Apr 29, 2011 • Demand, Supply, and Markets, Developing Economies, International Trade and Finance, Thinking Economically • 206 Views    No Comments

Our story begins during February when Russian Prime Minister Putin decided to freeze gasoline prices. Oil companies had a predictable response.

They left.

Following the money, they redirected their supply to higher prices elsewhere. The result? Russian gasoline exports were 40% higher than last year at the same time.

A second result? The Russians (almost) ran dry.
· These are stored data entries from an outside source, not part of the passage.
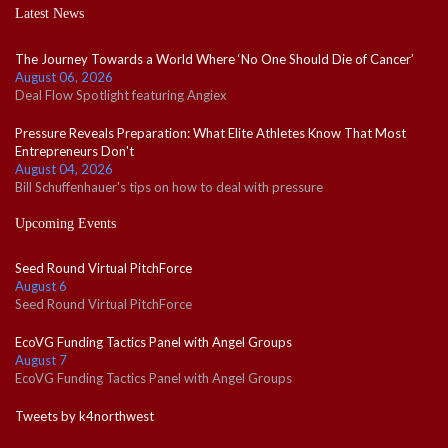
Latest News
The Journey Towards a World Where ‘No One Should Die of Cancer’
August 06, 2026
Deal Flow Spotlight featuring Angiex
Pressure Reveals Preparation: What Elite Athletes Know That Most
Entrepreneurs Don't
August 04, 2026
Bill Schuffenhauer's tips on how to deal with pressure
Upcoming Events
Seed Round Virtual PitchForce
August 6
Seed Round Virtual PitchForce
EcoVG Funding Tactics Panel with Angel Groups
August 7
EcoVG Funding Tactics Panel with Angel Groups
Tweets by k4northwest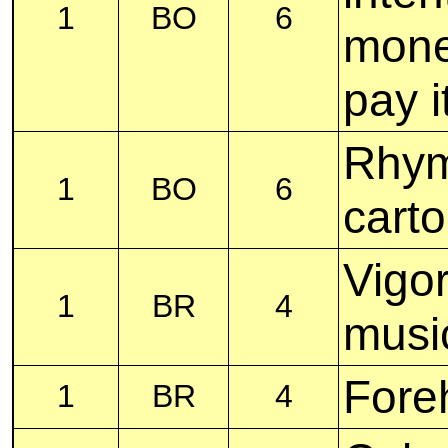
1
BO
6
money
pay i
Rhym
1
BO
6
cart
Vigor
1
BR
4
musi
Fore
1
BR
4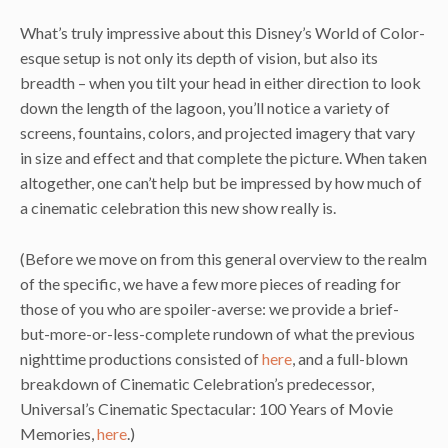
What’s truly impressive about this Disney’s World of Color-
esque setup is not only its depth of vision, but also its
breadth – when you tilt your head in either direction to look
down the length of the lagoon, you’ll notice a variety of
screens, fountains, colors, and projected imagery that vary
in size and effect and that complete the picture. When taken
altogether, one can’t help but be impressed by how much of
a cinematic celebration this new show really is.
(Before we move on from this general overview to the realm
of the specific, we have a few more pieces of reading for
those of you who are spoiler-averse: we provide a brief-
but-more-or-less-complete rundown of what the previous
nighttime productions consisted of
here
, and a full-blown
breakdown of Cinematic Celebration’s predecessor,
Universal’s Cinematic Spectacular: 100 Years of Movie
Memories,
here
.)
So now, the Prime Minister is banning exports during May for “high octane petrol sold at the highest prices.” Also, he is upping export duties and cutting local sales taxes.

The Economic Lesson

Demand and supply graphs continue the story. With price our Y-axis and quantity the X-axis, draw an “X” as the lines on your graph. The downward sloping line is demand and the upward sloping line is supply. Next draw a horizontal line below equilibrium, the point where the demand and supply lines meet. This line, called a ceiling (because it stops prices from rising), illustrates why we get a shortage. The distance between the point that the ceiling crosses supply and the point that the ceiling crosses demand represents the size of the shortage. A shortage is precisely what Mr. Putin created.

Now with export taxes, he is making supply more expensive. Then, typically, the supply curve shifts to the left and upward. And producers decide to supply less.

An Economic Question: The Prime Minister’s goal is to make consumers happy. Will he be successful? Hint: Think about price and quantity.